§ **What to produce**: Transcribe the records below. Leave every word as it is.

§ **Extracted data entries**:
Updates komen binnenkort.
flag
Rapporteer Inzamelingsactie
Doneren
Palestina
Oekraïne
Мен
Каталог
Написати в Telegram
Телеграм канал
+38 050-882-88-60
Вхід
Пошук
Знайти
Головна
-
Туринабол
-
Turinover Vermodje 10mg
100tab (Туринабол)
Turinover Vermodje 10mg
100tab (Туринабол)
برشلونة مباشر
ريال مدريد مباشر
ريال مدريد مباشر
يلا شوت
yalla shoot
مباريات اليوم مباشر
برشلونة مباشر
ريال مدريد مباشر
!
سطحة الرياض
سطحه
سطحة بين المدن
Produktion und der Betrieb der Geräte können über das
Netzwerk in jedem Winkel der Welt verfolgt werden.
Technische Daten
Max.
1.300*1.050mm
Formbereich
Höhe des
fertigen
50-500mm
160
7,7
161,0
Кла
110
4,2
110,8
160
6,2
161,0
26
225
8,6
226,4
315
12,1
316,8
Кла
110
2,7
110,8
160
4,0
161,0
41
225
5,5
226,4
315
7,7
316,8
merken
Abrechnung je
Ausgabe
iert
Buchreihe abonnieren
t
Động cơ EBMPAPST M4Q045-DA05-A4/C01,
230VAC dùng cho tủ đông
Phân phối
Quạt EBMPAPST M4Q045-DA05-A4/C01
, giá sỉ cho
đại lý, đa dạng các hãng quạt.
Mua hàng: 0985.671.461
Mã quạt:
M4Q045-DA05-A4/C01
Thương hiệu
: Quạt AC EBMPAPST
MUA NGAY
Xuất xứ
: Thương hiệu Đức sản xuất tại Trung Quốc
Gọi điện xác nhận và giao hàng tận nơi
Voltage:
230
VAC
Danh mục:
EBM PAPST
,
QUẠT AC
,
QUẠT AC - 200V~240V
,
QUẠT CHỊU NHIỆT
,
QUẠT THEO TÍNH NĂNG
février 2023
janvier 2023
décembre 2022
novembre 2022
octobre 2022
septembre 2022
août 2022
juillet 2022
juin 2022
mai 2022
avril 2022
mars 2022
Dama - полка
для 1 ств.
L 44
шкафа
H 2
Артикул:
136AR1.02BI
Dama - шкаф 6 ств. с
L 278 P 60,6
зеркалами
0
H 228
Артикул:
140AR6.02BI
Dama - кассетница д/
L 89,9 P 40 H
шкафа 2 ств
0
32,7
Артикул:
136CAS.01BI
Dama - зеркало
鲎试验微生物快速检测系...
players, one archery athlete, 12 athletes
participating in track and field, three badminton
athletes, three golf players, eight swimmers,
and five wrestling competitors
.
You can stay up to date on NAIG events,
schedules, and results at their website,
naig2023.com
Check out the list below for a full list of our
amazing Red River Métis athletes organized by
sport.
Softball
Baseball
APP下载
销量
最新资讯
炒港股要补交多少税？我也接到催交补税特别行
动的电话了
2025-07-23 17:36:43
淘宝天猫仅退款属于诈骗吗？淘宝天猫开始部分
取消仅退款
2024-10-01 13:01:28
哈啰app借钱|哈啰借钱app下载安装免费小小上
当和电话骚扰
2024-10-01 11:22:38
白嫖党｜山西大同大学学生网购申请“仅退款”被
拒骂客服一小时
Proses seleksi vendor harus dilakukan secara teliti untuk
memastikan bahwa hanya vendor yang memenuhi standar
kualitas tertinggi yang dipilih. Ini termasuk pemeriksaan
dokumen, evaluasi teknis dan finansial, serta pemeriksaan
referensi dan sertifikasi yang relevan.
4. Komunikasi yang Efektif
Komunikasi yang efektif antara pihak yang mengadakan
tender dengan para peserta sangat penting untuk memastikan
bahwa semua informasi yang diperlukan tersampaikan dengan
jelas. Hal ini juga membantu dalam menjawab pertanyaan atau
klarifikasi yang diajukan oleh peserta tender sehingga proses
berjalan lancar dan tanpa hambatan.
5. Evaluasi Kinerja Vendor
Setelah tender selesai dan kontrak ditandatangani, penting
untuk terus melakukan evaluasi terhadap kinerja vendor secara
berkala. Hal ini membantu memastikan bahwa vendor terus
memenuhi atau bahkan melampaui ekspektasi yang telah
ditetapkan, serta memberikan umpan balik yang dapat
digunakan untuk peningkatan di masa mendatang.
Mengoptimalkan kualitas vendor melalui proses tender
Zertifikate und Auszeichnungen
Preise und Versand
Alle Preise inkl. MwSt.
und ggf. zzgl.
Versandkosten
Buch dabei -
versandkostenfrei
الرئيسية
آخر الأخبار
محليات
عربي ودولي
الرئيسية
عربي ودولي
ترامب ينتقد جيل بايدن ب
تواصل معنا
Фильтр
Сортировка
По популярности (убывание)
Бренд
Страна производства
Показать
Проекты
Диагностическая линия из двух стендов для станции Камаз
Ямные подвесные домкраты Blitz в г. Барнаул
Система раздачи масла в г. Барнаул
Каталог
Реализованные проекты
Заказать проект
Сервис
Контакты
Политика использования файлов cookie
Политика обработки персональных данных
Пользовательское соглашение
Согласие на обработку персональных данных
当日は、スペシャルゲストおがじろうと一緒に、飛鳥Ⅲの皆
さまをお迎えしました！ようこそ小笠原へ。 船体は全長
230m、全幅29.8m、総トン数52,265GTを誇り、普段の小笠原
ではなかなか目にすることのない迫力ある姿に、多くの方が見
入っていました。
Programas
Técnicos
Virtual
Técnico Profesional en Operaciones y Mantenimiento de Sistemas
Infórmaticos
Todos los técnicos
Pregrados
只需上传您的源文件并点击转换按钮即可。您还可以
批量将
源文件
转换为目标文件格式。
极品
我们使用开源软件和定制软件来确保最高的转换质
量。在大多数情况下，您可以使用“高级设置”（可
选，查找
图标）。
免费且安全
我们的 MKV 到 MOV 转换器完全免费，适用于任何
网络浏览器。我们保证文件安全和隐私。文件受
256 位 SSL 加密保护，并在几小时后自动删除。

§ **Task result**:
Updates komen binnenkort.
flag
Rapporteer Inzamelingsactie
Doneren
Palestina
Oekraïne
Мен
Каталог
Написати в Telegram
Телеграм канал
+38 050-882-88-60
Вхід
Пошук
Знайти
Головна
-
Туринабол
-
Turinover Vermodje 10mg
100tab (Туринабол)
Turinover Vermodje 10mg
100tab (Туринабол)
برشلونة مباشر
ريال مدريد مباشر
ريال مدريد مباشر
يلا شوت
yalla shoot
مباريات اليوم مباشر
برشلونة مباشر
ريال مدريد مباشر
!
سطحة الرياض
سطحه
سطحة بين المدن
Produktion und der Betrieb der Geräte können über das
Netzwerk in jedem Winkel der Welt verfolgt werden.
Technische Daten
Max.
1.300*1.050mm
Formbereich
Höhe des
fertigen
50-500mm
160
7,7
161,0
Кла
110
4,2
110,8
160
6,2
161,0
26
225
8,6
226,4
315
12,1
316,8
Кла
110
2,7
110,8
160
4,0
161,0
41
225
5,5
226,4
315
7,7
316,8
merken
Abrechnung je
Ausgabe
iert
Buchreihe abonnieren
t
Động cơ EBMPAPST M4Q045-DA05-A4/C01,
230VAC dùng cho tủ đông
Phân phối
Quạt EBMPAPST M4Q045-DA05-A4/C01
, giá sỉ cho
đại lý, đa dạng các hãng quạt.
Mua hàng: 0985.671.461
Mã quạt:
M4Q045-DA05-A4/C01
Thương hiệu
: Quạt AC EBMPAPST
MUA NGAY
Xuất xứ
: Thương hiệu Đức sản xuất tại Trung Quốc
Gọi điện xác nhận và giao hàng tận nơi
Voltage:
230
VAC
Danh mục:
EBM PAPST
,
QUẠT AC
,
QUẠT AC - 200V~240V
,
QUẠT CHỊU NHIỆT
,
QUẠT THEO TÍNH NĂNG
février 2023
janvier 2023
décembre 2022
novembre 2022
octobre 2022
septembre 2022
août 2022
juillet 2022
juin 2022
mai 2022
avril 2022
mars 2022
Dama - полка
для 1 ств.
L 44
шкафа
H 2
Артикул:
136AR1.02BI
Dama - шкаф 6 ств. с
L 278 P 60,6
зеркалами
0
H 228
Артикул:
140AR6.02BI
Dama - кассетница д/
L 89,9 P 40 H
шкафа 2 ств
0
32,7
Артикул:
136CAS.01BI
Dama - зеркало
鲎试验微生物快速检测系...
players, one archery athlete, 12 athletes
participating in track and field, three badminton
athletes, three golf players, eight swimmers,
and five wrestling competitors
.
You can stay up to date on NAIG events,
schedules, and results at their website,
naig2023.com
Check out the list below for a full list of our
amazing Red River Métis athletes organized by
sport.
Softball
Baseball
APP下载
销量
最新资讯
炒港股要补交多少税？我也接到催交补税特别行
动的电话了
2025-07-23 17:36:43
淘宝天猫仅退款属于诈骗吗？淘宝天猫开始部分
取消仅退款
2024-10-01 13:01:28
哈啰app借钱|哈啰借钱app下载安装免费小小上
当和电话骚扰
2024-10-01 11:22:38
白嫖党｜山西大同大学学生网购申请“仅退款”被
拒骂客服一小时
Proses seleksi vendor harus dilakukan secara teliti untuk
memastikan bahwa hanya vendor yang memenuhi standar
kualitas tertinggi yang dipilih. Ini termasuk pemeriksaan
dokumen, evaluasi teknis dan finansial, serta pemeriksaan
referensi dan sertifikasi yang relevan.
4. Komunikasi yang Efektif
Komunikasi yang efektif antara pihak yang mengadakan
tender dengan para peserta sangat penting untuk memastikan
bahwa semua informasi yang diperlukan tersampaikan dengan
jelas. Hal ini juga membantu dalam menjawab pertanyaan atau
klarifikasi yang diajukan oleh peserta tender sehingga proses
berjalan lancar dan tanpa hambatan.
5. Evaluasi Kinerja Vendor
Setelah tender selesai dan kontrak ditandatangani, penting
untuk terus melakukan evaluasi terhadap kinerja vendor secara
berkala. Hal ini membantu memastikan bahwa vendor terus
memenuhi atau bahkan melampaui ekspektasi yang telah
ditetapkan, serta memberikan umpan balik yang dapat
digunakan untuk peningkatan di masa mendatang.
Mengoptimalkan kualitas vendor melalui proses tender
Zertifikate und Auszeichnungen
Preise und Versand
Alle Preise inkl. MwSt.
und ggf. zzgl.
Versandkosten
Buch dabei -
versandkostenfrei
الرئيسية
آخر الأخبار
محليات
عربي ودولي
الرئيسية
عربي ودولي
ترامب ينتقد جيل بايدن ب
تواصل معنا
Фильтр
Сортировка
По популярности (убывание)
Бренд
Страна производства
Показать
Проекты
Диагностическая линия из двух стендов для станции Камаз
Ямные подвесные домкраты Blitz в г. Барнаул
Система раздачи масла в г. Барнаул
Каталог
Реализованные проекты
Заказать проект
Сервис
Контакты
Политика использования файлов cookie
Политика обработки персональных данных
Пользовательское соглашение
Согласие на обработку персональных данных
当日は、スペシャルゲストおがじろうと一緒に、飛鳥Ⅲの皆
さまをお迎えしました！ようこそ小笠原へ。 船体は全長
230m、全幅29.8m、総トン数52,265GTを誇り、普段の小笠原
ではなかなか目にすることのない迫力ある姿に、多くの方が見
入っていました。
Programas
Técnicos
Virtual
Técnico Profesional en Operaciones y Mantenimiento de Sistemas
Infórmaticos
Todos los técnicos
Pregrados
只需上传您的源文件并点击转换按钮即可。您还可以
批量将
源文件
转换为目标文件格式。
极品
我们使用开源软件和定制软件来确保最高的转换质
量。在大多数情况下，您可以使用“高级设置”（可
选，查找
图标）。
免费且安全
我们的 MKV 到 MOV 转换器完全免费，适用于任何
网络浏览器。我们保证文件安全和隐私。文件受
256 位 SSL 加密保护，并在几小时后自动删除。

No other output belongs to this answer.